Document excerpt:
+===+

# Blackening White Metal Parts



## prouddadbob (Jan 31, 2011)

Hello,

I am trying my hand at scratch building a few flat cars and I am starting with a hartford kit. The instructions stated an easy way to balcken the metal parts was included. It was not included and I thought I would ask for any suggestions as to how to blacken these parts. Appreciate any help and suggestions with this specific question as well as other weathering suggestions.

Thanks, Bob


----------



## Trains West (Oct 4, 2008)

ozark sells pewter black or you can get blacken it from walthers or your local hobby shop


----------



## bvdrr (Jan 3, 2008)

Or you can go to any hardware store or gun shop and get a bottle of Birchwood Caseys gun bluing, works wonderfully for blackening metal and it is cheap and no shipping.


----------



## Tenwheeler (Mar 5, 2010)

Bob,

I would agree with using Birchwood Casey gun bluing. I recently built a Hartford high side gon and used BC bluing and the white metal parts coloration looks very realistic. Take a small glass jar and add BC bluing. Drop the parts in the jar and let stand for a few minutes. Remove the parts, let dry and run a soft toothbrush over them. NOTE: Use gloves to handle BC as it is a mild acid.

PS - Hartford kits really turn out very nice for those that are wondering.

Jerry


----------

+===+

Job item a:
Retype the forum thread on blackening white metal parts in full, with no changes.

+===+

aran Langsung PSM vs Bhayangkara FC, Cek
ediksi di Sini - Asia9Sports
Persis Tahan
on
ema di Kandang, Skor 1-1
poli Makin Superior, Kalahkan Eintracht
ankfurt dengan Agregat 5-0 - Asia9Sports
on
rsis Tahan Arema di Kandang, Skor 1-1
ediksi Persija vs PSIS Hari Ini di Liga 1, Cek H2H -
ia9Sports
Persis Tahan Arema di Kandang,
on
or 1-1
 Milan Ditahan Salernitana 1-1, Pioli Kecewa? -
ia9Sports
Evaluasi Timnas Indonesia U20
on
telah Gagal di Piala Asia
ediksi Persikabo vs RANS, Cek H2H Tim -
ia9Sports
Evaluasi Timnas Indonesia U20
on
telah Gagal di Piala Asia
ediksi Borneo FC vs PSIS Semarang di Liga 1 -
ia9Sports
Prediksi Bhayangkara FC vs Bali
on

+===+

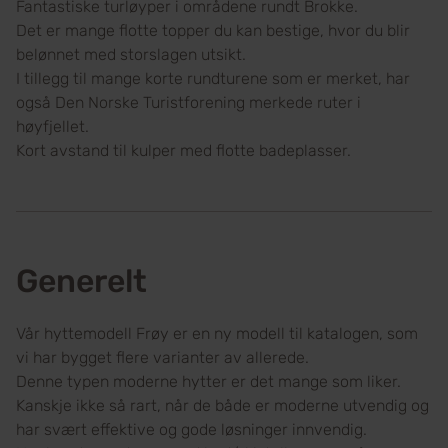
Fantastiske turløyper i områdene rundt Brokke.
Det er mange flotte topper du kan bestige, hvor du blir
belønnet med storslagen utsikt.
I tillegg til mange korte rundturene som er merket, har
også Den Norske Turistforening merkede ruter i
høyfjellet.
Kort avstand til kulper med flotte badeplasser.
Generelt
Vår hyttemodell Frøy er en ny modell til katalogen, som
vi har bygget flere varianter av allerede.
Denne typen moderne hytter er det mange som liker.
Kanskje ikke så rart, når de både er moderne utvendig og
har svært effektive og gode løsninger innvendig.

+===+

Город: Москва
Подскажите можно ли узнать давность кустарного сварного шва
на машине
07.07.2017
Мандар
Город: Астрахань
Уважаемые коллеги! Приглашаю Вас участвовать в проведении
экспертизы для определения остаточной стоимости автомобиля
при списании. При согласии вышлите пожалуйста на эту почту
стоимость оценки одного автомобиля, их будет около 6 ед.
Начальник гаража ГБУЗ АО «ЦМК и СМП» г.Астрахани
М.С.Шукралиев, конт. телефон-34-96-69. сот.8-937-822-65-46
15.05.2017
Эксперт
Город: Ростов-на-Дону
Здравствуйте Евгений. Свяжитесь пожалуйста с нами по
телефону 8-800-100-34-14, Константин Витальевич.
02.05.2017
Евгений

+===+

Job item b:
Turn the part of the records that opens with the line containing "Город: Москва" and closes with the line containing "при списании. При" into a numbered list, one line per item, skipping any blank lines. Include both of those lines and nothing outside that span.

Exercise output a:
# Blackening White Metal Parts



## prouddadbob (Jan 31, 2011)

Hello,

I am trying my hand at scratch building a few flat cars and I am starting with a hartford kit. The instructions stated an easy way to balcken the metal parts was included. It was not included and I thought I would ask for any suggestions as to how to blacken these parts. Appreciate any help and suggestions with this specific question as well as other weathering suggestions.

Thanks, Bob


----------



## Trains West (Oct 4, 2008)

ozark sells pewter black or you can get blacken it from walthers or your local hobby shop


----------



## bvdrr (Jan 3, 2008)

Or you can go to any hardware store or gun shop and get a bottle of Birchwood Caseys gun bluing, works wonderfully for blackening metal and it is cheap and no shipping.


----------



## Tenwheeler (Mar 5, 2010)

Bob,

I would agree with using Birchwood Casey gun bluing. I recently built a Hartford high side gon and used BC bluing and the white metal parts coloration looks very realistic. Take a small glass jar and add BC bluing. Drop the parts in the jar and let stand for a few minutes. Remove the parts, let dry and run a soft toothbrush over them. NOTE: Use gloves to handle BC as it is a mild acid.

PS - Hartford kits really turn out very nice for those that are wondering.

Jerry


----------

Exercise output b:
1. Город: Москва
2. Подскажите можно ли узнать давность кустарного сварного шва
3. на машине
4. 07.07.2017
5. Мандар
6. Город: Астрахань
7. Уважаемые коллеги! Приглашаю Вас участвовать в проведении
8. экспертизы для определения остаточной стоимости автомобиля
9. при списании. При согласии вышлите пожалуйста на эту почту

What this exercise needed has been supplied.